İnsan doğasında bulunan duyguları tatmin edebilecek dış etkenlerin varlığı da şüphe götürmez bir gerçektir. Aksi takdirde kainatın bütünlüğü tartışılır hale gelir. Dışarıda ihtiyacı gidereck bir şeyler yoksa öyle bir duygunun var olacağı da söz konusu edilemez. Acıkma duygusu yemeğin, susama duygusu suyun, sevme duygusu sevilenin, nefret duygusu düşmanın ve benzeri tüm duygular dış dünyada bunları karşılayacak etkenlerin varlığının kanıtıdır. Aynı şekilde manevi duygular ve özlemler de insanın doğasının bir gereğidir. Bu durum bireyler için geçerli olduğu kadar toplum içinde geçerlidir.

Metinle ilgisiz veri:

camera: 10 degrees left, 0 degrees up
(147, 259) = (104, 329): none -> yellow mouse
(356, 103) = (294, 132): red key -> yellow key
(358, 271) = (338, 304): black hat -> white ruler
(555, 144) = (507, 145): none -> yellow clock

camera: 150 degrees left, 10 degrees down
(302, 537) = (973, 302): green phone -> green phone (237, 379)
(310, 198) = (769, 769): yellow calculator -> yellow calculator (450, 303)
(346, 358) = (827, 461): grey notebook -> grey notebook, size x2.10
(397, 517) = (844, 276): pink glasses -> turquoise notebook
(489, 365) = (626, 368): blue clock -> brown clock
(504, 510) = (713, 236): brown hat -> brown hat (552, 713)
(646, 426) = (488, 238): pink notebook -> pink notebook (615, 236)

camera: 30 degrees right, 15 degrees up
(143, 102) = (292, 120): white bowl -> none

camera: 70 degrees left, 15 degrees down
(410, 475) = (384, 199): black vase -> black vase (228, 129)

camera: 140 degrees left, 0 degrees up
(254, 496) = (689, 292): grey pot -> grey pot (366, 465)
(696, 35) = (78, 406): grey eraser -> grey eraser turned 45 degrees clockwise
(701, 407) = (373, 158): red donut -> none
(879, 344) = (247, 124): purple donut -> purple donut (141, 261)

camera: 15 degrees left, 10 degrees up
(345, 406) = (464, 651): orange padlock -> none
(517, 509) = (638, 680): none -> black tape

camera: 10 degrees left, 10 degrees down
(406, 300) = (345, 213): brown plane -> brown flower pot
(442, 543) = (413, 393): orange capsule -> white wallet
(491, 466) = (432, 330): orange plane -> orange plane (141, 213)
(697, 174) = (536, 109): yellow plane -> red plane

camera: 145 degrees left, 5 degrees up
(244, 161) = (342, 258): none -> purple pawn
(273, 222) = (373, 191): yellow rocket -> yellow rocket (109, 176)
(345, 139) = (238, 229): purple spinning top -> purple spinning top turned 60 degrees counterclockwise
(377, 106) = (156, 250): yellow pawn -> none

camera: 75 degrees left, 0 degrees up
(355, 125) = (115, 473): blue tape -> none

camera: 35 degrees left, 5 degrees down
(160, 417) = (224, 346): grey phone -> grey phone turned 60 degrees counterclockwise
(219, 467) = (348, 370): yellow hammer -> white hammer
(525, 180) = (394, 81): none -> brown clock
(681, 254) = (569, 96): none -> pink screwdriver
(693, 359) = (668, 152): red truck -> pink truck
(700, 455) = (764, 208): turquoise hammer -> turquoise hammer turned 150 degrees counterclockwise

Toplumlar sosyal hayatlarında sosyal adalet, refah, bilgi ve sağlıklı yaşamı gerçekleştirmek için tarih boyunca çaba göstermiştir.
İnsan bu hayallerini, gerçekleştirmeye çalışırken diğer tarafta insan doğasına aykırı bir biçimde zorbalık, baskı, zulüm de karşıt bir haraket olarak tarihteki yerini almıştır. Tarih dökülen kanlar, katledilen insanlarla doludur.
Hala dökülen göz yaşaları, yanık yürekler, sonsuz ümitsizlikler, yorgun ve titrek bakışlar, ıstırap çekmiş bedenler, zulum görmüş insanlar, tarihin her sayfasında yer atmış acı gerçeklerdir. Bu kadar karanlık sayfalarıyla insanlık yıkılmadan hala ayakta duruyorsa içinde beslediği onca ıstırabı ve umutlarını fısıldayacak bir gönül ve bir kulak bulmak içindir. İnsan ümit ettiği müddetçe yaşar.
Tarih boyunca bir çok insan adaleti egemen kılmak ve insanlığı mutlu bir yaşama ulaştırmak çabası bu umuttan kaynakalnıyor. Ancak çoğu yerde bastırılmış ve istenilen sonucu da vermemiştir.Gerçek anlamda adalet özlemi öylece bir özlem olarak varlığını sürdürmektedir.
İlahi dinler insanın temel özlemi olan adalet toplumunun inşası için uzun süreli bir mücadelenin yapılması gerektiğini öğreterek gelecekte yeryüzünün özgürlükçülerin olacağını telkin etmektedirler.
Bir mehdi bekleyişi de bu yaklaşımın bir sonucu olarak karşımıza çıkmaktadır.